Private cars transporting children to and from schools constituted some 30 percent of the city’s car traffic during peak hours. Some 50 percent of the city’s students went to school in private cars. We knew it was critical to reduce those percentages for the health of our citizens and city.
The program we introduced called for a graduated shift to public buses. Despite its complexities, including the necessity of monitoring and regulating the program and setting user fees, over 15,000 Mexico City schoolchildren now arrive by bus. Parents pay an annual fee of $30 to cover trips up to 45 minutes. As a result, the number of private vehicles used to transport schoolchildren was reduced by 30 percent. And there was an additional benefit: on the roads nearest to the schools in which the program was implemented, average speeds increased by four miles per hour, reducing the stops and starts that cause pollution—thus contributing to a nearly 60-percent reduction in carbon dioxide emissions.
Reducing Carbon Emissions
Mexico City was the first city in Latin America, and one of the first in the world, to pledge to reduce greenhouse gas emissions to combat global warming. The Climate Action Program, presented in June 2008, defined 26 actions for reducing greenhouse gases, 13 for adapting the city to climate change and six for communication and education.

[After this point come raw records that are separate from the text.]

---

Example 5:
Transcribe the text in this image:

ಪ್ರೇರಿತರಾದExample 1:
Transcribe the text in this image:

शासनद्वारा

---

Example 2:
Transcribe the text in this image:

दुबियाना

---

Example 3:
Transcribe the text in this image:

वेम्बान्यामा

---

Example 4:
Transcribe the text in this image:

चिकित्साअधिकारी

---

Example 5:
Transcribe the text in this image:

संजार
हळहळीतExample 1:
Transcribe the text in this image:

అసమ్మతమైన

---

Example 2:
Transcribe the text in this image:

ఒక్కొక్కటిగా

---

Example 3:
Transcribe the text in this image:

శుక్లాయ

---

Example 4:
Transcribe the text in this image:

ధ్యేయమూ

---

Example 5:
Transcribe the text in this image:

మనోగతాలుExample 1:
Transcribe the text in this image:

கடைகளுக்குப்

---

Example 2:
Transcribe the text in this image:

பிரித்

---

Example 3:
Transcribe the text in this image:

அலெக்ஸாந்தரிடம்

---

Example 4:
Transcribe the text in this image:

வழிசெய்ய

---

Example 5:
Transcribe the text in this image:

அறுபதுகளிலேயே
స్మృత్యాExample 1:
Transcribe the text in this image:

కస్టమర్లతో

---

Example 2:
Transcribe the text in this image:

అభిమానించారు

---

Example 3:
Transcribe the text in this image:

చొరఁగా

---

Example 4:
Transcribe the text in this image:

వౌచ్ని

In just four years (2008 to 2012), we met our target of reducing nearly 8 million tons of carbon dioxide equivalent. To achieve this, we successfully implemented a cycle of planning, execution and evaluation, and required all the city departments involved in the program’s goals to communicate to the population their climate goals and the importance of citizen involvement in this environmental challenge.

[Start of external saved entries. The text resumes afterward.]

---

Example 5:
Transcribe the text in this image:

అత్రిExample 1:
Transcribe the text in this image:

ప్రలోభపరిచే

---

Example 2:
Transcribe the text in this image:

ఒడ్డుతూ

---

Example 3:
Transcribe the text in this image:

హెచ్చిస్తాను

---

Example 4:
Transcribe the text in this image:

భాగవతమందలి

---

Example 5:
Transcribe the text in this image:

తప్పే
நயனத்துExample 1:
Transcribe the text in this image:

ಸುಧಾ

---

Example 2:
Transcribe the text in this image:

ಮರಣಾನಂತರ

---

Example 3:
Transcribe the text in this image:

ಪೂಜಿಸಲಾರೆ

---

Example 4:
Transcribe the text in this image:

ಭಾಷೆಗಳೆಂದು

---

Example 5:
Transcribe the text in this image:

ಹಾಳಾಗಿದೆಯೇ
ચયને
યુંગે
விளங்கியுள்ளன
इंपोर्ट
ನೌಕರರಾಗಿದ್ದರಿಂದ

The program received enormous international recognition, and led to our hosting the 2010 World Mayors Summit on Climate Change, which attracted 138 mayors. The resulting Global Cities Covenant on Climate commits city governments to report on their efforts annually to build more sustainable, environmentally friendly cities and to serve as global leaders. So far it has been signed by 300 mayors.

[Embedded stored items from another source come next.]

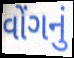
વોંગનું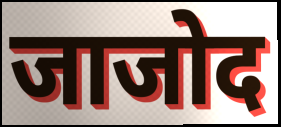
जाजोदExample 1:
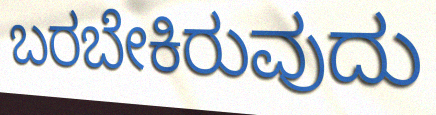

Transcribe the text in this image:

ಬರಬೇಕಿರುವುದು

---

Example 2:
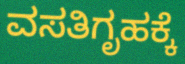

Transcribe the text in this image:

ವಸತಿಗೃಹಕ್ಕೆ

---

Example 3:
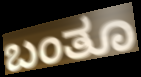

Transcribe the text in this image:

ಬಂತೂ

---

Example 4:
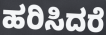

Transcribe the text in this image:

ಹರಿಸಿದರೆ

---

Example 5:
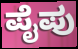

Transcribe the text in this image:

ಪೈಪು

Developing a Barter Market for Recycling
Mexico City produces nearly 14,300 tons of solid waste each day. One of the Green Plan’s most important public policies was to encourage waste separation and to promote recycling and composting. To reduce the generation of trash and to drive the development of local products, a new exchange program was introduced in 2012: the Barter Market. It provides incentives for local citizens to collect inorganic waste and sends it to different companies that specialize in recycling, so the waste can be re-used.
In return, citizens receive “green points” that can then be exchanged for fresh food grown locally with organic and traditional techniques. In just 10 months, over 20,000 people participated in the Barter Market, recovering more than 165 tons of waste for recycling, and producing, in turn, great social, environmental and economic benefits.
These accounts illustrate the profound ways in which the Green Plan has changed Mexico City. It’s still only a beginning, but our programs, which have earned a dozen international awards, prove that a community can build a better and healthier future if it’s willing to spend the time and effort and take the risk of public criticism.
There’s no doubt that if we had not made those efforts, grim predictions that the city was heading toward environmental disaster would have come true. But what’s important is that this was not just a government-led initiative. To succeed, it needed to be driven by citizens themselves. Mexico may not be entirely “green” yet—that could take another two decades—but showing other cities what is possible may be our proudest achievement.